ソリッドワークス・ジャパンは10月13日、日本国内での「SOLIDWORKS 2018」の販売を、11月1日から開始すると発表した。本稿では、発表同日に行われた記者発表会の様子をお届けする。

アップデート内容のトピック一覧

ソリッドワークス・ジャパン 執行役員 山崎究氏

ソリッドワークス・ジャパン マーケティング部 吉田聡氏

「SOLIDWORKS 2018」における最大のトピックとしては、CAMツール「SOLIDWORKS CAM」が新たに搭載されるという点にある。同ツールは2軸加工を主としたNCデータ作成の自動化に特化したCAMツールとなっている。

3D CADツールであるSOLIDWORKSだが、昨今はワークフロー統合の潮流に沿ってシミュレーション、PDMなどマルチアプリケーションとして展開されており、そこにCAMツールを本格導入する格好だ。それに加えて既存製品のアップデートを行うことにより、設計から製造まで一気通貫型のソリューションを提供可能になったとしている。

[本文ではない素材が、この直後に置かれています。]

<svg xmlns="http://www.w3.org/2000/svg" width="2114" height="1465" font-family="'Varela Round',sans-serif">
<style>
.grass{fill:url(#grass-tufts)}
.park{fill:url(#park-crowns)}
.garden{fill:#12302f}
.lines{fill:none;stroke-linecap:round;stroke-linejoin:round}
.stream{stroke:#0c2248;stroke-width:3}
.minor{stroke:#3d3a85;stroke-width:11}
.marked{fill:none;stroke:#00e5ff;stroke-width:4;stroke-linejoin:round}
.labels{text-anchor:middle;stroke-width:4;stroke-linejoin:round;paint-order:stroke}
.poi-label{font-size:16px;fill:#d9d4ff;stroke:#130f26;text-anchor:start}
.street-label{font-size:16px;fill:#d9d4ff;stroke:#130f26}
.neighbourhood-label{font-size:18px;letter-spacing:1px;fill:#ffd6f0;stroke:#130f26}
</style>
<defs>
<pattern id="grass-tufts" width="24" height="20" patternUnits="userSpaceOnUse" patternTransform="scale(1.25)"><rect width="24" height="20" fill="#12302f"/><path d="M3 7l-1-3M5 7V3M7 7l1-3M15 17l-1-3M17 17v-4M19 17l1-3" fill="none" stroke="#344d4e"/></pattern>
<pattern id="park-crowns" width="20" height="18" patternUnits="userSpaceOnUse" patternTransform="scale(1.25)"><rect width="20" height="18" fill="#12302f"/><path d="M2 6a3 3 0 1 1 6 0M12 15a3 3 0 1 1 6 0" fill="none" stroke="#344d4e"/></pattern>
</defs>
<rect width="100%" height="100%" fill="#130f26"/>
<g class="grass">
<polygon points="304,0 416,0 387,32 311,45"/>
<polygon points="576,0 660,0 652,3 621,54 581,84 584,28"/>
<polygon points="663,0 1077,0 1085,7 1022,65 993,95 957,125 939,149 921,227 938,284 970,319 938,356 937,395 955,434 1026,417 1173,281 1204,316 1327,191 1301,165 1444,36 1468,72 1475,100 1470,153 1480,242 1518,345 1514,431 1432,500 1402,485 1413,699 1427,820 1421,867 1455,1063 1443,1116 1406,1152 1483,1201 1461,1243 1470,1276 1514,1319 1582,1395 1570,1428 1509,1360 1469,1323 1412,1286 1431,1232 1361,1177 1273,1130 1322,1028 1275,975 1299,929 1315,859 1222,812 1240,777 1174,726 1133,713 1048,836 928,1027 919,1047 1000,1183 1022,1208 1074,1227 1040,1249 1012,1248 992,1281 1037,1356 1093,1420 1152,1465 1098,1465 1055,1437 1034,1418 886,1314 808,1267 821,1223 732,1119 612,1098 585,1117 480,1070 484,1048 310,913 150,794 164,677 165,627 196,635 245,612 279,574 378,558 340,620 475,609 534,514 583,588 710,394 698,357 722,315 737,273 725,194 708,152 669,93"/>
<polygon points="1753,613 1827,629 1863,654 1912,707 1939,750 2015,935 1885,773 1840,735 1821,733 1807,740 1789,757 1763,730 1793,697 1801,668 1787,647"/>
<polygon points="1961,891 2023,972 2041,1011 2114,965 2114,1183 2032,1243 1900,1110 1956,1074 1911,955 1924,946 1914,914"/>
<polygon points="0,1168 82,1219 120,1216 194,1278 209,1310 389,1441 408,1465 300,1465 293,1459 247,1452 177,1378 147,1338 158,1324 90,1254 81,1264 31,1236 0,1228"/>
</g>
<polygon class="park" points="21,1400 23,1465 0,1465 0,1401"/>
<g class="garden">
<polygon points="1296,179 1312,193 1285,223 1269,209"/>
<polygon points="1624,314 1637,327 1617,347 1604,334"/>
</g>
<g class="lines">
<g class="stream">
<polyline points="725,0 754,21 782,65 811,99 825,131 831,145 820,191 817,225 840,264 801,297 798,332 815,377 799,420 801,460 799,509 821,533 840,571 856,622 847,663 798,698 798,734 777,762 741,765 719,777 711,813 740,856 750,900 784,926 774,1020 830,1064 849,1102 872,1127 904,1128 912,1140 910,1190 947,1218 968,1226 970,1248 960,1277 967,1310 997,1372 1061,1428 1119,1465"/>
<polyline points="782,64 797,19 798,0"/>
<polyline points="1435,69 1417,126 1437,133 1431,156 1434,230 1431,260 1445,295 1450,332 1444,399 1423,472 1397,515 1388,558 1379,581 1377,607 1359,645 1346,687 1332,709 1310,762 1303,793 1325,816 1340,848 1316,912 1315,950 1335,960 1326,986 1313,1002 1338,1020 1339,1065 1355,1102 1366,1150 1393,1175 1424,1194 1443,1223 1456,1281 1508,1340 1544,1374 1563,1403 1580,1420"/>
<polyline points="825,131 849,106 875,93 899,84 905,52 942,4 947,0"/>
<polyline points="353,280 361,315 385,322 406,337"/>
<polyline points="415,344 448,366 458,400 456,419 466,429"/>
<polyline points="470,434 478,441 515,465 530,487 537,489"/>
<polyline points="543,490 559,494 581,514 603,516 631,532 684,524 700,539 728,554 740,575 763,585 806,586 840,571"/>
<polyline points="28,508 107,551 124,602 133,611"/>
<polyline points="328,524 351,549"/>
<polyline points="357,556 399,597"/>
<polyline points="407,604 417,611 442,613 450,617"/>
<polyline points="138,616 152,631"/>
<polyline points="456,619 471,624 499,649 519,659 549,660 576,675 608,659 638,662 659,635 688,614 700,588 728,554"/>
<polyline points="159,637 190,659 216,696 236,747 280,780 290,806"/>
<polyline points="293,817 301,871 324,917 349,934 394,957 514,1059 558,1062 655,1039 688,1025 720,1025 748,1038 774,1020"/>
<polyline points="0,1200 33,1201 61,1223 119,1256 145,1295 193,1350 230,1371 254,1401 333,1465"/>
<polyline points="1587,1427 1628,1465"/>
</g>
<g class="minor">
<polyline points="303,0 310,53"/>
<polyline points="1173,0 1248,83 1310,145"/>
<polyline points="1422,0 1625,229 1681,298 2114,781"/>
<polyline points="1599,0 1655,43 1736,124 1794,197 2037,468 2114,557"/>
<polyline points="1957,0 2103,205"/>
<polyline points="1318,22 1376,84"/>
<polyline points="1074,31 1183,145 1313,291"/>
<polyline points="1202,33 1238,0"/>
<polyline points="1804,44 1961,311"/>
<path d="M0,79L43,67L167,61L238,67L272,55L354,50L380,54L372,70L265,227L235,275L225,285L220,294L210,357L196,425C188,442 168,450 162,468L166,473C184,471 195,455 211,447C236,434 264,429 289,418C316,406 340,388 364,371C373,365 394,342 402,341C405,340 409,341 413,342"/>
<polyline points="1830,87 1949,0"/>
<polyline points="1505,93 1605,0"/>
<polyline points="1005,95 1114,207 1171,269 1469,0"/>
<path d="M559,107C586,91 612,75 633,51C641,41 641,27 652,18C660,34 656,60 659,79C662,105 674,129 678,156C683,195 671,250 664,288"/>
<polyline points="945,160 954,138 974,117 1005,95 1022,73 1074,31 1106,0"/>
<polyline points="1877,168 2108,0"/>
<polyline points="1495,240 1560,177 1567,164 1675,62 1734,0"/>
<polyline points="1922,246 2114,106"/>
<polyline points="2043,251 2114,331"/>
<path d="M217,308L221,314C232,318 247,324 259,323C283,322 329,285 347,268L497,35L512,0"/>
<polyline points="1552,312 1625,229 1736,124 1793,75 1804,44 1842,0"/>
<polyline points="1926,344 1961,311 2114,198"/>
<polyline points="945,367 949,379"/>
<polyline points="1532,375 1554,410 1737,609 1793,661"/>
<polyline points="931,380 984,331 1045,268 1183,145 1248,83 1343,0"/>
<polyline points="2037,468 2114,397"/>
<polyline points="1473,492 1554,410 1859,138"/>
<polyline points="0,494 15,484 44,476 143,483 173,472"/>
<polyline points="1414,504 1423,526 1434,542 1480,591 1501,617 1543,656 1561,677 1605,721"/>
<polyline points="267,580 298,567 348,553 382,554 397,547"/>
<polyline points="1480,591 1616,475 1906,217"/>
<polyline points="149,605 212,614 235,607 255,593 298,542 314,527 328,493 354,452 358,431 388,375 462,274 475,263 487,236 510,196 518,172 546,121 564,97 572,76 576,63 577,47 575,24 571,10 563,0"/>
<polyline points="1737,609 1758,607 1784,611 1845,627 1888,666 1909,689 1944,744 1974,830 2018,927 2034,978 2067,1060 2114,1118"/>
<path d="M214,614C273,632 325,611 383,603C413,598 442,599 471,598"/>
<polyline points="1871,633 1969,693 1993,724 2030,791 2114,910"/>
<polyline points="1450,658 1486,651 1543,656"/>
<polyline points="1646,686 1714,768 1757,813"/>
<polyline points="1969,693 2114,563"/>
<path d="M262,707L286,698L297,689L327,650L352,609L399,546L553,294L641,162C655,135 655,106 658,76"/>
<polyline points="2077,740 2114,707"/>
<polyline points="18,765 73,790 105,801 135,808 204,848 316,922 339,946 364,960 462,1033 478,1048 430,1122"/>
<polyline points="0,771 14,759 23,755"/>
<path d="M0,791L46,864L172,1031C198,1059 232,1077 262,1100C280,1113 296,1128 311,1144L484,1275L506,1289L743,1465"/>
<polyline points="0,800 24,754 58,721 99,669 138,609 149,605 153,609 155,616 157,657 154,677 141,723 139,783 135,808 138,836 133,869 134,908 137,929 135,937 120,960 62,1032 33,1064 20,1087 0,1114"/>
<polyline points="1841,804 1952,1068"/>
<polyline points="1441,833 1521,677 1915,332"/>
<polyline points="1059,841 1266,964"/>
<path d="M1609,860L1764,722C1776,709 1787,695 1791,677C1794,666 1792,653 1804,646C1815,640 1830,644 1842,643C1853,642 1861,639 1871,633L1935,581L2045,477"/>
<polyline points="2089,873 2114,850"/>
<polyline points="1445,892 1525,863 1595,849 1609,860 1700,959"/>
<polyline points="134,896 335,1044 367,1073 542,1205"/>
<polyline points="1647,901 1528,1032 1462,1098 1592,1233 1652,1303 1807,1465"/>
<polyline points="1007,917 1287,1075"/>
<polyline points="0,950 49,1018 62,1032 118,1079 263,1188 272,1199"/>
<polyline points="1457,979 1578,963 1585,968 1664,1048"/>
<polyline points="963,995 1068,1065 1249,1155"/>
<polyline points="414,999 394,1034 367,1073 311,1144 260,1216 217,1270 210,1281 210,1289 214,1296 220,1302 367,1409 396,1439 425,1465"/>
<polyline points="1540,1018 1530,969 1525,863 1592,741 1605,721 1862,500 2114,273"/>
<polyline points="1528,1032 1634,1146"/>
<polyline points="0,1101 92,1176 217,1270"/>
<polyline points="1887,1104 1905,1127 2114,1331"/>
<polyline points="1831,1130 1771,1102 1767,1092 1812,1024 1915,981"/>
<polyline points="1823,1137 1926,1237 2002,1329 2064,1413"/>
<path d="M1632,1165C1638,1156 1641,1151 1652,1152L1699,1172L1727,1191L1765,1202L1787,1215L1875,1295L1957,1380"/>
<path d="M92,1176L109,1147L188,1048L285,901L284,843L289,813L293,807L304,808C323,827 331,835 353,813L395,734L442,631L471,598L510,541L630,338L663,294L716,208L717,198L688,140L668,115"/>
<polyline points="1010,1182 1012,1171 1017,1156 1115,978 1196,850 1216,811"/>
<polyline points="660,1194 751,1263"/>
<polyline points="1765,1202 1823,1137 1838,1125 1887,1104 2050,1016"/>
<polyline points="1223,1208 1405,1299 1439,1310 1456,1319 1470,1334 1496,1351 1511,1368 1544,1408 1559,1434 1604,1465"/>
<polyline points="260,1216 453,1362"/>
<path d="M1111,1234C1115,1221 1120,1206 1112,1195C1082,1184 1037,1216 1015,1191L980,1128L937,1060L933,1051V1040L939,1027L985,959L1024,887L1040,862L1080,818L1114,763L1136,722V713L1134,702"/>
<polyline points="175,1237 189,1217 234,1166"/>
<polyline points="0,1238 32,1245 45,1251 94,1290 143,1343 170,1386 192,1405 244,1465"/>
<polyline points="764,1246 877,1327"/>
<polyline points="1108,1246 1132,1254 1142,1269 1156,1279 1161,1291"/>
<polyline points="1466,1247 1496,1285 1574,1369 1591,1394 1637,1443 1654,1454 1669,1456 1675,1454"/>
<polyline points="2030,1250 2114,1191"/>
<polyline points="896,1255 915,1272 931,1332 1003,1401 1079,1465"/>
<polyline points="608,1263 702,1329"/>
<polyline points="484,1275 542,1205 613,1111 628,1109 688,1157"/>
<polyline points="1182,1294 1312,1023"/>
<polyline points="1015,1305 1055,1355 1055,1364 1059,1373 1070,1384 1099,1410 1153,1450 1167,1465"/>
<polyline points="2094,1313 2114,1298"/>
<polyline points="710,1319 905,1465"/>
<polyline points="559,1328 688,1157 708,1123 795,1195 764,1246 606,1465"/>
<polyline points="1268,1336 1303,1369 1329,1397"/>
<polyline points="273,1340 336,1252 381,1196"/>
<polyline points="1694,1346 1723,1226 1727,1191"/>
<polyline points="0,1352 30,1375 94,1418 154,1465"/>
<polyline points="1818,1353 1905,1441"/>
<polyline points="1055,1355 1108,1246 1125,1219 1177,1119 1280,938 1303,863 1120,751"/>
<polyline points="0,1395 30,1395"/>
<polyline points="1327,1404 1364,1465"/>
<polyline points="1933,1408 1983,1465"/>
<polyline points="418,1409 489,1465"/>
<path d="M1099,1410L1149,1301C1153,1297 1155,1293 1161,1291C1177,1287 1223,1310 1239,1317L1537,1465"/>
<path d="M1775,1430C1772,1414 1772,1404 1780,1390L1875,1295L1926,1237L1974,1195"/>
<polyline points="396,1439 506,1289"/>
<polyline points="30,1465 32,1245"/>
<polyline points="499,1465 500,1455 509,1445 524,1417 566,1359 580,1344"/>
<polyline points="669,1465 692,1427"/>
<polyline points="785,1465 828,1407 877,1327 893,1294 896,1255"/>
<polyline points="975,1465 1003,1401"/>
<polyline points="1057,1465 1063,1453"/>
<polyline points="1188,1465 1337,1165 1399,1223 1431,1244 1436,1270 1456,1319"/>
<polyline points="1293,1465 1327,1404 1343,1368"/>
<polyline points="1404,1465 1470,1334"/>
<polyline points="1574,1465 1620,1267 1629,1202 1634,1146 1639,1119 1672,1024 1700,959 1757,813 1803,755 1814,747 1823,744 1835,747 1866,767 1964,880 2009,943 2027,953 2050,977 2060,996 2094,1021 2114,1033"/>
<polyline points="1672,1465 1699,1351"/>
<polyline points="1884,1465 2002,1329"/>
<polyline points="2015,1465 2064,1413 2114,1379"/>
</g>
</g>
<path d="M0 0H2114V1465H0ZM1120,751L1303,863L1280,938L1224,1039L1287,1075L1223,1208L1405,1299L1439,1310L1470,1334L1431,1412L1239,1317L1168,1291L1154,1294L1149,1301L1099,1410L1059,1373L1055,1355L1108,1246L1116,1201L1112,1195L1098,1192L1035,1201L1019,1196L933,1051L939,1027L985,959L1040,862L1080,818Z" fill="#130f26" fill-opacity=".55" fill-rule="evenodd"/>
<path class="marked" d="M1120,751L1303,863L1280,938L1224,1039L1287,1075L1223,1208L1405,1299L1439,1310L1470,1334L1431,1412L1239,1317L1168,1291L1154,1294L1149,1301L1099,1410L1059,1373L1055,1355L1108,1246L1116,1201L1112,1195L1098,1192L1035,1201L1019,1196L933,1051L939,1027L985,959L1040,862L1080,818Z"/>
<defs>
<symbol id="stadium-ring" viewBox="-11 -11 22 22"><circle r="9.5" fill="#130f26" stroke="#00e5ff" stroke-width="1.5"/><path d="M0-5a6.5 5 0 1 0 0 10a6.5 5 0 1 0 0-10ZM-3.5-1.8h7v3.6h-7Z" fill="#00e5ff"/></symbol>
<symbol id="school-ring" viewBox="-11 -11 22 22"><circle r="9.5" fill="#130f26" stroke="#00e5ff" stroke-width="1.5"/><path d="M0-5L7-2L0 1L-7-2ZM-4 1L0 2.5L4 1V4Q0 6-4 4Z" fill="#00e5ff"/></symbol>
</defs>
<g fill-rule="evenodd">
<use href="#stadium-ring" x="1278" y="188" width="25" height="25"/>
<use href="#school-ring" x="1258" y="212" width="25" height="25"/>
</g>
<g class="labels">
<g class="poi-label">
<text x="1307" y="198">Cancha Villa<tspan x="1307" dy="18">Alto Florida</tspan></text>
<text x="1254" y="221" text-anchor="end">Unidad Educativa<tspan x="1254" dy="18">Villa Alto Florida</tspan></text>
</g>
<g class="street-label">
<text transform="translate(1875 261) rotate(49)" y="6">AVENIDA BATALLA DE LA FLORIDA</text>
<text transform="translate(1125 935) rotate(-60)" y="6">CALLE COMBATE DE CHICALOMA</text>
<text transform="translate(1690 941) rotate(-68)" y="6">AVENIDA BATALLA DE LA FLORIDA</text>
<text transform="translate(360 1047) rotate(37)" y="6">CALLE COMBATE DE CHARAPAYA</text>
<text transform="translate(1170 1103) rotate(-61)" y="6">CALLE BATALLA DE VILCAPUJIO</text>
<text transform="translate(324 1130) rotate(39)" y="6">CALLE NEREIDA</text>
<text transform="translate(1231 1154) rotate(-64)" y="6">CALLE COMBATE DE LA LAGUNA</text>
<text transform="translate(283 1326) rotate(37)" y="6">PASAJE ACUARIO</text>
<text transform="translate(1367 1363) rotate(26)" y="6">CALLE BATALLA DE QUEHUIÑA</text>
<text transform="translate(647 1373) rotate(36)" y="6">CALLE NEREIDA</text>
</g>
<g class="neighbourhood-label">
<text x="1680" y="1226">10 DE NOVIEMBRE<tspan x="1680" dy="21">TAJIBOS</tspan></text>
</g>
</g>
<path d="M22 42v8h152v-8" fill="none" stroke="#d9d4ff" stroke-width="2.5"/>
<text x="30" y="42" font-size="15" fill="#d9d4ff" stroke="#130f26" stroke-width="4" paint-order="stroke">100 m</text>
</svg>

赤の点線で囲まれた工程に特に注力したアップデート内容となっている

「CAM」に関して、内部エンジンはSOLIDWORKSアドインCAMの「CAMWORKS」と同じものとなっている。形状の自動認識とナレッジの蓄積が強みということで、過去の作業データを記憶し、類似形状の場合はそれを転用しステップを減らしたり、ドリルでの穴開け工程であれば精度の設定値に応じて仕上げ工程などもソフト側が提案するなど、効率化が行えるという。

この新製品について、SOLIDWORKS CAD製品のSS(サブスクリプション)加入ユーザーは、Standard版を無償で使用できる。

「SOLIDWORKS CAM」価格表

3次元図面の本格導入、いよいよ加速か

ソリッドワークス・ジャパン マーケティング部 吉田聡氏は、「SOLIDWORKS 2018」のアップデートのポイントは「設計部門以外とのやりとり」だと語る。背景には、同社が毎年夏に行っている市場調査において、「3次元図面の運用を予定している」と回答した企業の割合が、今年になって急激に上昇したことがある。また、そう答えた企業の24%は、従業員1000人以上の製造業であったという。

3次元図面のやりとりが加速していく中で、それを活用したプロセスの効率化を支援する機能を提供することで、やり直しなどにかかる作業時間を削減し、多忙な設計者が新しい挑戦を行えるような環境構築を促進していきたいと語った。

3次元図面の導入予定を尋ねる定例調査において、2017年の回答数の伸びが大きかったのだという

製造ソリューション「SOLIDWORKS MBD」をアップデート

こうした狙いを実現するためのアップデートのひとつが、PMI(製造情報)を3Dモデルに直接盛り込むことができる製造ソリューション「SOLIDWORKS MBD」のアップデート。「SOLIDWORKS 2018」において、NXやCreoなど他社の3D CADツール、そして中間ファイル「STEP AP242」についても、PMIをインポート可能になった。

データ管理ツール「SOLIDWORKS Manage」をリリース

そのほか、従来の「SOLIDWORKS PDM」を拡張したデータ管理ツール「SOLIDWORKS Manage」がリリースされ、プロジェクト管理などの追加機能を、既存のPDM製品と同一のDB上で運用可能とした。

なお、ここで紹介しきれなかった機能も非常に多いと言うことで、例えば今年2月に米国で行われた「SOLIDWORKS WORLD 2017」にて先行公開された2018バージョンの新機能「トポロジー最適化」についても同バージョンで実装するとコメントされた。なお、「SOLIDWORKS 2018」のアップデート詳細については、同社の年次ユーザー会「SOLIDWORKS WORLD Japan 2017」(大阪:11月7日・東京:10日開催)において紹介されるという。